◆ Exercise aim:
Decide whether each statement below agrees with the passage on NAD+ testing and safety, answering yes or no and quoting the words of the passage that settle it: (a) agreed reference ranges exist for blood NAD+; (b) no serious adverse events have been attributed to NR in published trials; (c) the insulin resistance finding in obese men has been consistently replicated.

Supplied passage START

Testing and status assessment

Blood NAD+ can be measured in research settings and is increasingly offered by commercial laboratories, but the clinical utility of such testing is not established. There are no agreed reference ranges for blood NAD+ that define a state requiring intervention, and the relationship between blood NAD+ and tissue NAD+ — which is what would matter for most proposed mechanisms — is not fully characterised. NAD+ testing should not be used to justify supplementation in clinical practice on current evidence.

Safety

Short-term trials suggest NR is generally well tolerated at doses up to 2,000 mg per day, but long-term safety is not established. Common mild adverse events include nausea, fatigue, flushing (at higher doses), and headache. No serious adverse events have been attributed to NR in published trials. Standard safety blood tests — including liver function, kidney markers, and haematological parameters — have not shown significant abnormalities in NR-treated groups.

Two safety signals warrant explicit attention. First, one randomised controlled trial in obese men found that NR supplementation was associated with increased insulin resistance compared to placebo. This finding was not the focus of the original publication and has not been consistently replicated, but it introduces sufficient uncertainty about metabolic effects to warrant caution, particularly in people with impaired glucose metabolism. Second, NR supplementation increases urinary excretion of methylnicotinamide, a nicotinamide catabolite, at higher doses. The significance of sustained elevation in methylnicotinamide is not well characterised, but preclinical evidence of adverse effects at high nicotinamide doses — including oxidative DNA damage and worsened lipid profiles in rodent models — provides a theoretical basis for monitoring.

Supplied passage END
Entries shown START

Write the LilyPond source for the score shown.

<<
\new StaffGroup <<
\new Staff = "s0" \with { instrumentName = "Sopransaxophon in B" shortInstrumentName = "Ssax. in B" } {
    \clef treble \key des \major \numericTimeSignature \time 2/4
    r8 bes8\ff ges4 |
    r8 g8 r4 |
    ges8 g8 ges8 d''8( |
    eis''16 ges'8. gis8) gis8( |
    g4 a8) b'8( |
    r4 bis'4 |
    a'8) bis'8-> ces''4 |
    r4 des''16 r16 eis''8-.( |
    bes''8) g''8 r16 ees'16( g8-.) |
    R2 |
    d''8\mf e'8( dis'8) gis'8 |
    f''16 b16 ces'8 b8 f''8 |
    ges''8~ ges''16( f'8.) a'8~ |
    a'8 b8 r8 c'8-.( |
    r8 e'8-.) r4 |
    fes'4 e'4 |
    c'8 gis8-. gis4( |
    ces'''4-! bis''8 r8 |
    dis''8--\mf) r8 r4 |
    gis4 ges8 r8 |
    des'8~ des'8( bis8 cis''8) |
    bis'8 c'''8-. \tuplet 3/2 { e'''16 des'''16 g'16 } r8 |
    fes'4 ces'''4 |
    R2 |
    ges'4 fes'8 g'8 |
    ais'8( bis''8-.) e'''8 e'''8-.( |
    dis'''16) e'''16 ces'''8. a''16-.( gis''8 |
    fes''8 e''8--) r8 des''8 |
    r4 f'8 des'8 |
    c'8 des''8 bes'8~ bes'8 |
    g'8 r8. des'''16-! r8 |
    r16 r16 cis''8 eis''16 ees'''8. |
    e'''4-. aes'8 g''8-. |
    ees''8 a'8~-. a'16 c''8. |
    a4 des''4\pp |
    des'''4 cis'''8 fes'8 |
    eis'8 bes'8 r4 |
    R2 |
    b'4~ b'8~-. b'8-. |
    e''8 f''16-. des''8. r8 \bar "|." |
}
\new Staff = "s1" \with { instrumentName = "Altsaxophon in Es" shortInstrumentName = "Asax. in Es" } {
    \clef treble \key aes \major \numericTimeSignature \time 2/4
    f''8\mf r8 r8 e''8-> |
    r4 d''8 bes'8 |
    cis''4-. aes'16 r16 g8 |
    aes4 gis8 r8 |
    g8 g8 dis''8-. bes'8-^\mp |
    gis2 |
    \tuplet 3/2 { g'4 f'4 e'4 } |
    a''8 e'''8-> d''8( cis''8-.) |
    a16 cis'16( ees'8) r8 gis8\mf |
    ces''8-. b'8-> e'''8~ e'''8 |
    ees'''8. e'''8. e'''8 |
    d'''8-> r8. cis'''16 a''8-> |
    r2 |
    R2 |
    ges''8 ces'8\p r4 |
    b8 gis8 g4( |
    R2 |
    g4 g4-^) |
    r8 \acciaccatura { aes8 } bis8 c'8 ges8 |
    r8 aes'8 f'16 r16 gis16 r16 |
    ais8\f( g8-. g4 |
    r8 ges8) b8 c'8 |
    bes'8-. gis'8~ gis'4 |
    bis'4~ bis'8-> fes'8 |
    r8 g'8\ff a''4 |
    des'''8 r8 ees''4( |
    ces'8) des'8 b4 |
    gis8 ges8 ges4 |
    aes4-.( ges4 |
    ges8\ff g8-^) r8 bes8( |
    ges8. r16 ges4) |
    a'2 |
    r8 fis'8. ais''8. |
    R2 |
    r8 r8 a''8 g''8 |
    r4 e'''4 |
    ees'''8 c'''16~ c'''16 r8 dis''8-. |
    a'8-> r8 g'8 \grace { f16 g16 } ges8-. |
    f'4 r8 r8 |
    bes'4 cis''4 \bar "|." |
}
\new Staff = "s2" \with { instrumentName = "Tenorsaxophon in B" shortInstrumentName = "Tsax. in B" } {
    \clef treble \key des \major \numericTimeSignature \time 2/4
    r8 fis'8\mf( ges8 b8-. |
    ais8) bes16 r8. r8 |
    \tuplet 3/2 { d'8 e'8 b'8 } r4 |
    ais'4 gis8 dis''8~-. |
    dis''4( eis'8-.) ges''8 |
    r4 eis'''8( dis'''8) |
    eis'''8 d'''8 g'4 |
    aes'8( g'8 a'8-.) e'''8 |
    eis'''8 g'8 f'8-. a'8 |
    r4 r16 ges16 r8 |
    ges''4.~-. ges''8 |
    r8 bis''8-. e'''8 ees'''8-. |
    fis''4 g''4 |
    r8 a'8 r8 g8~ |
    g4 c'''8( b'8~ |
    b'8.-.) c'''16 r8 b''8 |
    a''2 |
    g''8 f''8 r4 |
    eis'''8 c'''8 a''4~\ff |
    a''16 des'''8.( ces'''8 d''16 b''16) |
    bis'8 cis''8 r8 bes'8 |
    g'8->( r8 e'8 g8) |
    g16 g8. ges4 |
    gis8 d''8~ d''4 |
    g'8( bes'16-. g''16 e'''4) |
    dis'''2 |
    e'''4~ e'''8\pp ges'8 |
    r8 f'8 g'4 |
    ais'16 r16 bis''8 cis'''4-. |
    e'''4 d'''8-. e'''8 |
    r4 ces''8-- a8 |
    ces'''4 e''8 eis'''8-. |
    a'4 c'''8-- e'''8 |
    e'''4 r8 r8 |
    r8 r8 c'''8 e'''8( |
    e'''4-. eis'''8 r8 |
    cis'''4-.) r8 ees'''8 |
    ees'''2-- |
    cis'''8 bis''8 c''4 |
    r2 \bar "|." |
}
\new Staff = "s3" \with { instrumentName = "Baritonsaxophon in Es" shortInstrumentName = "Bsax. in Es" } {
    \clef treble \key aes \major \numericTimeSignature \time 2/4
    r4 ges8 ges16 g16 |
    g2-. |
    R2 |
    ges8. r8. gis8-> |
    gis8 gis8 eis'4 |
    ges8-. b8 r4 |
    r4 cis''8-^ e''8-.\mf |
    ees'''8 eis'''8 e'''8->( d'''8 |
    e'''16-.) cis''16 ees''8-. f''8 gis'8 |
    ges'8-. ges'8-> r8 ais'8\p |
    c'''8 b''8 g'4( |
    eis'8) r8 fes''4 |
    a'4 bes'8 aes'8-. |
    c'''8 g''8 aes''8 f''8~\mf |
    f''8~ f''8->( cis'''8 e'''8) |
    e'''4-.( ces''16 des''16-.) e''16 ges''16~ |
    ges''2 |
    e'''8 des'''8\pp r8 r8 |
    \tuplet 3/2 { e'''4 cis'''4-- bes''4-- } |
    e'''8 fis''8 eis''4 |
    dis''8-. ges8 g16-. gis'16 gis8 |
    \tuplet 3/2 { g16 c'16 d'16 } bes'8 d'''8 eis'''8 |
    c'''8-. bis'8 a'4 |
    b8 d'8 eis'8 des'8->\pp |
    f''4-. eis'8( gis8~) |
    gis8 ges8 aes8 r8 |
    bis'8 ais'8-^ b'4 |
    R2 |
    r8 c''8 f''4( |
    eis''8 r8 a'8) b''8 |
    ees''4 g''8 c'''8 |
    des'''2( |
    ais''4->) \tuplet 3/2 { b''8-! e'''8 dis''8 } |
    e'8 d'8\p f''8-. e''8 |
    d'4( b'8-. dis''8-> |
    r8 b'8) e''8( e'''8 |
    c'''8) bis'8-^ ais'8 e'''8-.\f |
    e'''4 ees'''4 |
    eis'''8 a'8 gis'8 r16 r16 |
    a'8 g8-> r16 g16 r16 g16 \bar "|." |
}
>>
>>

Entries shown END

◆ Expected answer:
(a) No: "There are no agreed reference ranges for blood NAD+ that define a state requiring intervention."
(b) Yes: "No serious adverse events have been attributed to NR in published trials."
(c) No: "has not been consistently replicated."